Words To Cook By...on To B

For those of you who don't know French, understanding what you are reading is essential prior to Rosetta Stone
cooking up a savory dish. If you aren't familiar with a particular word-don't let that throw you off. Creating delicious dishes is relatively easy once you understand exactly what you're reading. The following are explanations of some of the lesser recognizable words and cooking terms that you will find on Gourmandia. beginning with the letter B.Backoffen-Translates into Bakers Oven Bagnarde-It translates into the word convict. In cooking it assumes the definition of something that is encased and unable to escape as in the Rosetta Stone Korean
Tarte Bagnarde.Ballotin-When translated it is a candy wrapper or small box of chocolates. In the Salmon Ballotin recipe-it refers to the vegetables that 'wrap' the salmon.Banyuls-An aperitif or dessert wine.Beignets-In French translates to "bump," but it is basically a French doughnut or pastry that is deep-fried and served with confectioner's sugar. Blanc/Blanche-WhiteBonbons-In French bon means "good." Bonbons have bee a blanket word for candy of many varieties, generally associated with chocolate.
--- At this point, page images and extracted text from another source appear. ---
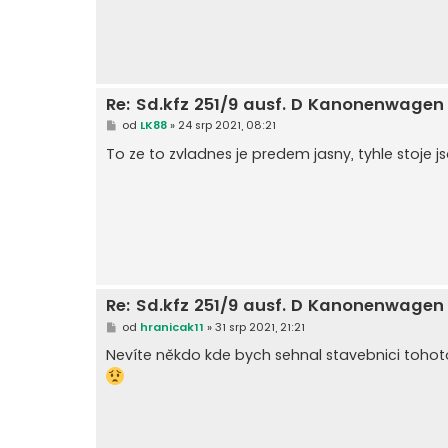
v
e
k
Re: Sd.kfz 251/9 ausf. D Kanonenwage
P
od
LK88
»
24 srp 2021, 08:21
ř
í
To ze to zvladnes je predem jasny, tyhle stoje 
s
p
ě
v
e
k
Re: Sd.kfz 251/9 ausf. D Kanonenwage
P
od
hranicak11
»
31 srp 2021, 21:21
ř
í
Nevíte někdo kde bych sehnal stavebnici tohoto
s
p
ě
v
e
k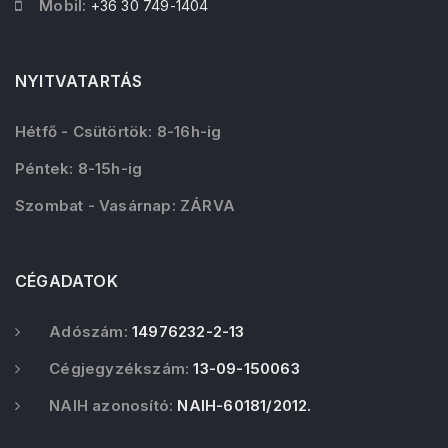
Mobil:
+36 30 749-1404
NYITVATARTÁS
Hétfő - Csütörtök: 8-16h-ig
Péntek: 8-15h-ig
Szombat - Vasárnap: ZÁRVA
CÉGADATOK
Adószám:
14976232-2-13
Cégjegyzékszám:
13-09-150063
NAIH azonosító:
NAIH-60181/2012.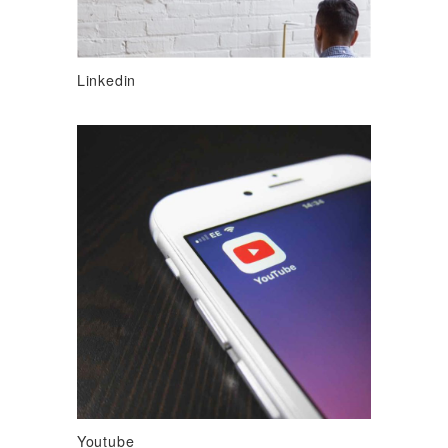
Linkedin
Youtube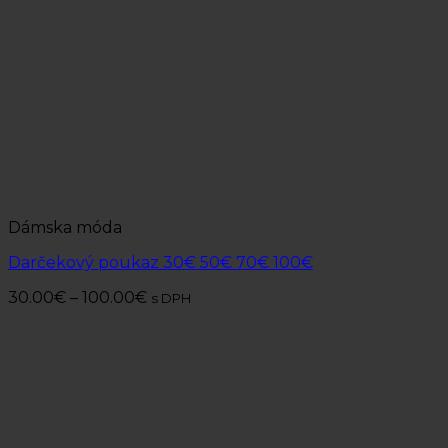
Dámska móda
Darčekový poukaz 30€ 50€ 70€ 100€
30.00
€
–
100.00
€
s DPH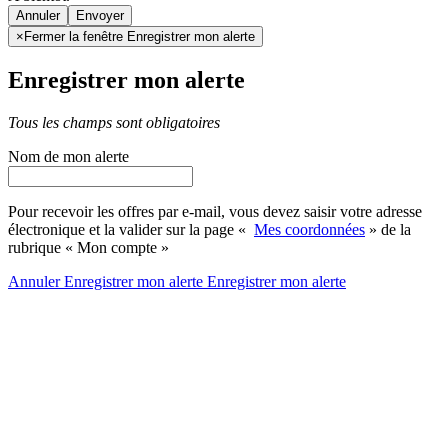
Annuler
×
Fermer la fenêtre Enregistrer mon alerte
Enregistrer mon alerte
Tous les champs sont obligatoires
Nom de mon alerte
Pour recevoir les offres par e-mail, vous devez saisir votre adresse
électronique et la valider sur la page «
Mes coordonnées
» de la
rubrique « Mon compte »
Annuler
Enregistrer mon alerte
Enregistrer
mon alerte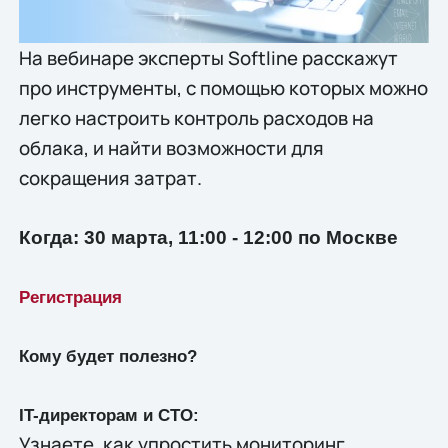
На вебинаре эксперты Softline расскажут 
про инструменты, с помощью которых можно 
легко настроить контроль ​​расходов на 
облака, и найти возможности для 
сокращения затрат.
Когда: 30 марта, 11:00 - 12:00 по Москве
Регистрация
Кому будет полезно?
IT-директорам и CTO:
Узнаете, как упростить мониторинг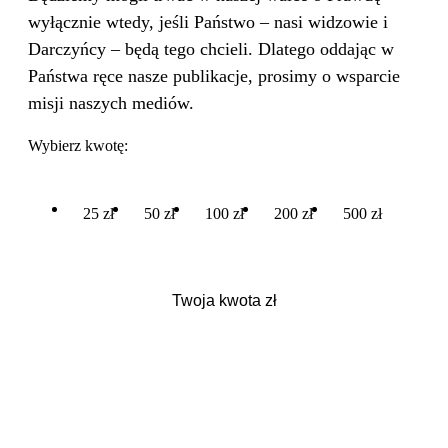
wyłącznie wtedy, jeśli Państwo – nasi widzowie i
Darczyńcy – będą tego chcieli. Dlatego oddając w
Państwa ręce nasze publikacje, prosimy o wsparcie
misji naszych mediów.
Wybierz kwotę:
25 zł
50 zł
100 zł
200 zł
500 zł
Bouillabaisse-A French stew that originated in the port city of Marseille. Braise-A cooking method where the substance of choice is first pan-seared and then cooked in liquid. Bream-A light, white fish. Brioche-A Rosetta Stone Portuguese
light and rich bread or cake. Brulee-French for burnt. Creme Brulee is a rich custard dish with a caramelized top. Now that you have a few more pointers you will be able to tackle some of these recipes with no problem whatsoever. Check for future articles translating the remainder of the alphabet. To put these words to tasty use, visit Gourmandia.. Happy Cuisson!